- **Passage du texte**
★ ★ ★ ★

Terre de légendes. Partout, à chaque pas, il en est une.

À Pariset, les archéologues dégagent un hôtel païen ; un peu plus loin, se fixe le torse d’une vieille muraille percée de deux trous, seuls restes de la tour carrée — la Tour-sans-Venin — bâtie par Roland, le neveu de Charlemagne.

Pour lors Roland, guerroyant contre l’Infidèle, alors maitre de Grenoble, éleva cette tour afin de commander à la vallée du Drac. La guerre était rude ; son armée venait, à toutes charges, se briser contre le bloc épais de l’ennemi.

Roland eut recours au ciel. Toujours maintenant l’état de siège, toujours repoussé et toujours opiniâtre dans l’attaque, sept ans il attendit que le ciel voulût bénir ses armes.

★ ★ ★ ★

- **Matériel fourni**
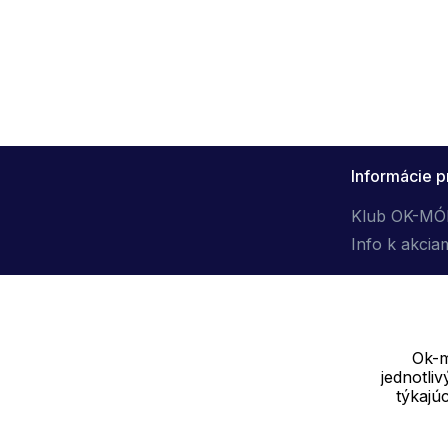
Informácie p
Klub OK-M
Info k akcia
Ok-m
jednotli
Dodávateľ
týkajú
SOLEDO, s.r.o. IČ: 29298679
Nové sady 988/2, 60200 Brno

★ ★ ★ ★

- **Consigne 1**
Quels verbes conjugués au passé simple le récit de la Tour-sans-Venin contient-il ?
- **Consigne 2**
Donnez la suite du récit de la Tour-sans-Venin, après sa dernière phrase.

- **Zone de réponse 1**
éleva, eut, attendit

- **Zone de réponse 2**
Et le jour du miracle arriva. Après un jeûne de quarante heures, les troupes défilaient processionnellement le long des remparts, lorsque tout à coup l’aile droite de la porte s’effondre. Par cette brèche, les vainqueurs entrent dans la place.

Mais ce n’est point pour cet épisode de sa fondation que la Tour-sans-Venin resta célèbre. La « fille de Roland » passa à la postérité, grâce au singulier privilège qu’elle possédait de ne laisser vivre, en son enceinte, « aucune espèce d’animaux venimeux, ni crapauds, ni scorpions, ni araignées ».

Symphorien Champier, auteur d’un livre sur la Vie et les gestes du preux chevalier Bayard, s’exprime ainsi à ce sujet :

« La seconde singularité du noble pays du Dauphiné est la Tour-sans-Venin, environ le meillieu de la montaigne de la rivière de l’Isère et du Drac, en laquelle beste venimeuse ne peult vivre, car incontinent qu’on la boute dedans, elle meurt. »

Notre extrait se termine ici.